-- Description of the task --
Output the lines of the listing below, beginning at the line that contains "お悩み解消！アンチエイジング法" and stopping after the line that contains "Bahn in NRW", and leave out the pictures.

Recorded data:
+-------+

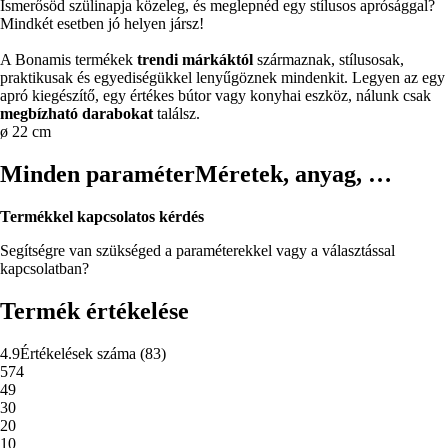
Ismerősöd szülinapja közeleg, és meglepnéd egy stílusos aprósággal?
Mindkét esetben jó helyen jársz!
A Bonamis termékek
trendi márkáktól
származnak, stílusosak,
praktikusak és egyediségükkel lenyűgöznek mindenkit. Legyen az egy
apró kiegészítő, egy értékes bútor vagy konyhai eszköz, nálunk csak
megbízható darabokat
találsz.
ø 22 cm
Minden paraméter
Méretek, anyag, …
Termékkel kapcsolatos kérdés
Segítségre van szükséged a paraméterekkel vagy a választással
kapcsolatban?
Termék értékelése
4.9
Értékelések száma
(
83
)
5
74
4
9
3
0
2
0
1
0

+-------+

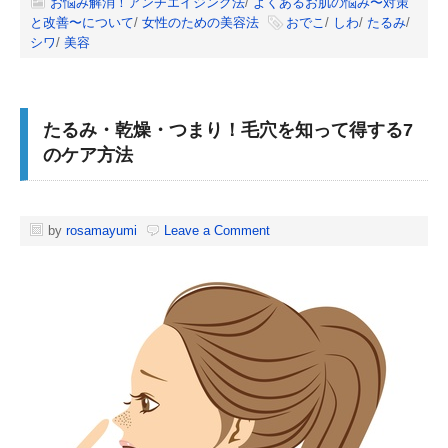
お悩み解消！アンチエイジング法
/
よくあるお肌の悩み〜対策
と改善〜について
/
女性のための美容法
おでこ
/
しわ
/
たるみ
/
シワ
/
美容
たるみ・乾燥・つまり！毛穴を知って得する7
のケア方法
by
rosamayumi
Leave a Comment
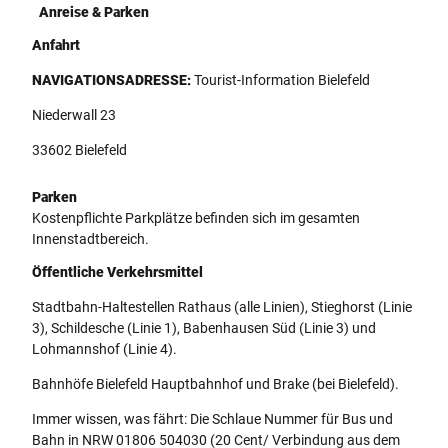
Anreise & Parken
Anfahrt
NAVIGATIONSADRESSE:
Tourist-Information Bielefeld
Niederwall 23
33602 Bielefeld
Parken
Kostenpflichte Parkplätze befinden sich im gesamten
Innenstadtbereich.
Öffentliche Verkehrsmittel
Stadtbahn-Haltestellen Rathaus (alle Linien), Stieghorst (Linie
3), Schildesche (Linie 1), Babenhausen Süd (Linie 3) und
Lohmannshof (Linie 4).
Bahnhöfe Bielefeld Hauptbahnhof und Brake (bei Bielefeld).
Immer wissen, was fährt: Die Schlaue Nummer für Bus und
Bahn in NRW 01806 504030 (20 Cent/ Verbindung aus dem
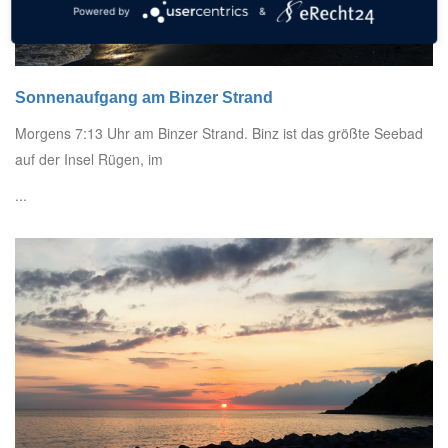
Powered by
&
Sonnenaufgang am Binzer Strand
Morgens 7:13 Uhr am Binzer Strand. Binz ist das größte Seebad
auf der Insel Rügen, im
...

+-------+

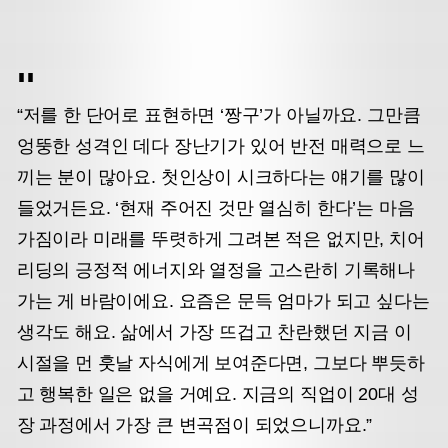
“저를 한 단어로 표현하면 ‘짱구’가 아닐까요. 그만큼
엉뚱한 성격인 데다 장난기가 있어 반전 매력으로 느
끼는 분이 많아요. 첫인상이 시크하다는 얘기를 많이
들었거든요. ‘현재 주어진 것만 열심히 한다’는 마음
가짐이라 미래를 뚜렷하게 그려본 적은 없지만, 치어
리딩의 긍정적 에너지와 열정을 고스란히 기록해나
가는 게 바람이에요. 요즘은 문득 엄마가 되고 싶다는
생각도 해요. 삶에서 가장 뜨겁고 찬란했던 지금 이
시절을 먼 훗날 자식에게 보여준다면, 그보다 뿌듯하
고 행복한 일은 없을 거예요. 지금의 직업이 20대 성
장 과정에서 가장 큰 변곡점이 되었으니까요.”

+-------+

-- Expected answer --
お悩み解消！アンチエイジング法
/
よくあるお肌の悩み〜対策
と改善〜について
/
女性のための美容法
おでこ
/
しわ
/
たるみ
/
シワ
/
美容
たるみ・乾燥・つまり！毛穴を知って得する7
のケア方法
by
rosamayumi
Leave a Comment
Anreise & Parken
Anfahrt
NAVIGATIONSADRESSE:
Tourist-Information Bielefeld
Niederwall 23
33602 Bielefeld
Parken
Kostenpflichte Parkplätze befinden sich im gesamten
Innenstadtbereich.
Öffentliche Verkehrsmittel
Stadtbahn-Haltestellen Rathaus (alle Linien), Stieghorst (Linie
3), Schildesche (Linie 1), Babenhausen Süd (Linie 3) und
Lohmannshof (Linie 4).
Bahnhöfe Bielefeld Hauptbahnhof und Brake (bei Bielefeld).
Immer wissen, was fährt: Die Schlaue Nummer für Bus und
Bahn in NRW 01806 504030 (20 Cent/ Verbindung aus dem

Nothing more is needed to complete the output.